Toute évaluation comporte des biais (journée d'étude de la SFE)
Paru dans Scolaire, Périscolaire, Orientation le lundi 05 décembre 2011.
Toute évaluation comporte des biais, l'important est de le savoir et de le faire savoir. C'est sur ce constat que débute la journée d'étude organisée le 1er décembre par la SFE (ici) et l'ADMEE (ici), deux associations regroupant des experts de l'évaluation. Gérard Figari, professeur émérite en sciences de l'éducation estime que le choix des outils d'évaluation et de la méthode oriente les résultats d'une évaluation. Celle-ci ne "donne jamais accès qu'à une vérité partielle d'un individu, d'une institution, d'un système. Par exemple, si Louis Le grand arrive en tête du classement des établissements scolaires, ce n'est en l'occurrence pas la qualité de son enseignement qui est noté mais la qualité de son recrutement (des bons élèves, NDLR)." Il est donc nécessaire d'expliciter les biais induits par les méthodes choisies
Xavier Pons, maitre de conférences rappelle que "l'Etat se fonde sur trois sources officielles d'évaluation de l'Education: la Cour des comptes (depuis 2008), les IGEN (mandat pédagogiques) et IGAENR (mandat administratif et financier) et la DEPP." Les rapports des IG sont le produit de trois techniques d'enquêtes: l'amas de documents, l'observation et l'entretien. C'est avec ces techniques, qui ne sont pas nouvelles, qu'ils chiffrent les phénomènes observés. Depuis quelques années, "ils ont reconverti et rationalisé leurs savoirs-faire en 'art de l’extrapolation empirique', c'est-à-dire de la généralisation compte tenu de leur expérience. Ces rapports n'ont donc pas d'ambition scientifique au sens académique." La DEPP, qui produit nombre d'outils d'évaluation, n'a pas de critères formels pour distinguer ce qui tient de l'évaluation ou de la statistique classique. "Or, les débats politiques sont structurés en fonction des méthodes utilisées en amont, par exemple concernant l'efficacité des ZEP ou la variation du niveau des élèves dans le temps." Les changements de variable d'une année sur l'autre ont des effets qui ne sont pas forcément anticipés. Par ailleurs, Xavier Pons ajoute que "la DGESCO, qui a mis en place les outils d'évaluation des niveaux CE1 et CM2 dans l'urgence, s'est privée de la validation scientifique de la DEPP, alors que ces deux directions travaillent ensemble depuis 1989, la DEPP s'occupant des tâches techniques tandis que la DGESCO s'occupait de la conception des actions de remédiation." Enfin, le chercheur souligne qu'il est important de faire vivre le pluralisme des évaluations et d'améliorer la cohérence entre les différentes productions.

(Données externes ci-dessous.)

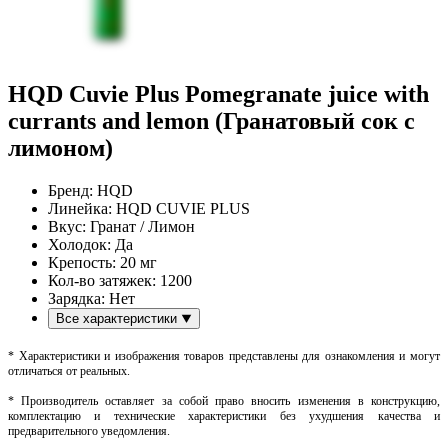
HQD Cuvie Plus Pomegranate juice with
currants and lemon (Гранатовый сок с
лимоном)
Бренд:
HQD
Линейка:
HQD CUVIE PLUS
Вкус:
Гранат / Лимон
Холодок:
Да
Крепость:
20 мг
Кол-во затяжек:
1200
Зарядка:
Нет
Все характеристики
* Характеристики и изображения товаров представлены для ознакомления и могут
отличаться от реальных.
* Производитель оставляет за собой право вносить изменения в конструкцию,
комплектацию и технические характеристики без ухудшения качества и
предварительного уведомления.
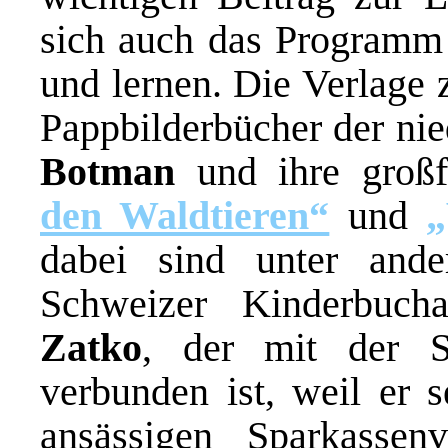
sich auch das Programm 
und lernen. Die Verlage 
Pappbilderbücher der ni
Botman
und ihre großf
den Waldtieren“
und
„
dabei sind unter and
Schweizer Kinderbuch
Zatko
, der mit der St
verbunden ist, weil er s
ansässigen Sparkassen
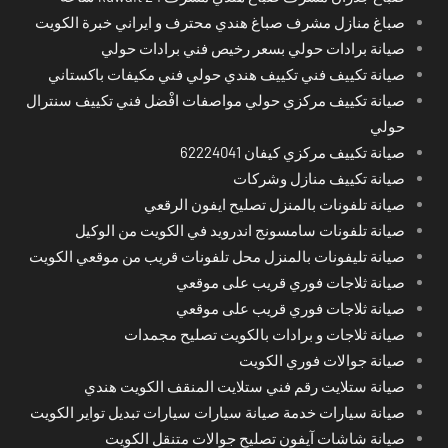
صباغ منازل مشرف صباغ هندي محترف و ايراني خبرة الكويت
صيانة برادات حولي بسعر رخيص فني برادات حولي
صيانة تكييف فني تكييف هندي حولي فني مكيفات باكستاني
صيانة تكييف مركزي حولي مواصفات افْضل فني تكييف سنترال
حولي
صيانة تكييف مركزي كيفان 62224041
صيانة تكييف منازل وشركات
صيانة تلفونات بالمنزل تصليح ايفون الرقعي
صيانة تلفونات سامسونج اندرويد في الكويت من الوكيل
صيانة تليفونات بالمنزل محل تلفونات قريب من موقعي الكويت
صيانة ثلاجات فوري قريب على موقعي
صيانة ثلاجات فوري قريب على موقعي
صيانة ثلاجات و برادات بالكويت تصليح مجمدات
صيانة جوالات فوري الكويت
صيانة ستلايت رقم فني ستلايت المنقف الكويت هندي
صيانة سيارات خدمة صيانة سيارات سيارات تبديل تواير الكويت
صيانة شاشات آيفون تصليح جوالات متنقل الكويت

Pour Roger-François Gauthier, IGAENR, avant l'arrivée de la problématique de l'évaluation dans le débat public, elle existait déjà dans l'Education nationale avec la notation des élèves. Mais "les notes évaluent-elle les élèves ou le système ?" Il ajoute que les indicateurs, fabriqués de façon pléthorique depuis plusieurs années par l'administration, "n'ont pas de sens pour les établissements scolaires, ne sont pas perçus comme des éléments importants pour agir au quotidien. Il faudrait évaluer plus en profondeur les établissements scolaires au lieu d'évaluer le niveau des élèves. D'autant plus que l'on sait que la notation des élèves est biaisée en fonction de l'établissement dans lequel ils se trouvent et qu'elle est fondée sur des techniques de compensation et de moyenne."
La conférence avait pour titre "Evaluation en éducation. Qui évalue et sur quels fondements?" Xavier Pons est l'auteur de "Evaluer l'action éducative" (PUF, 2010, 204 p., 20 €).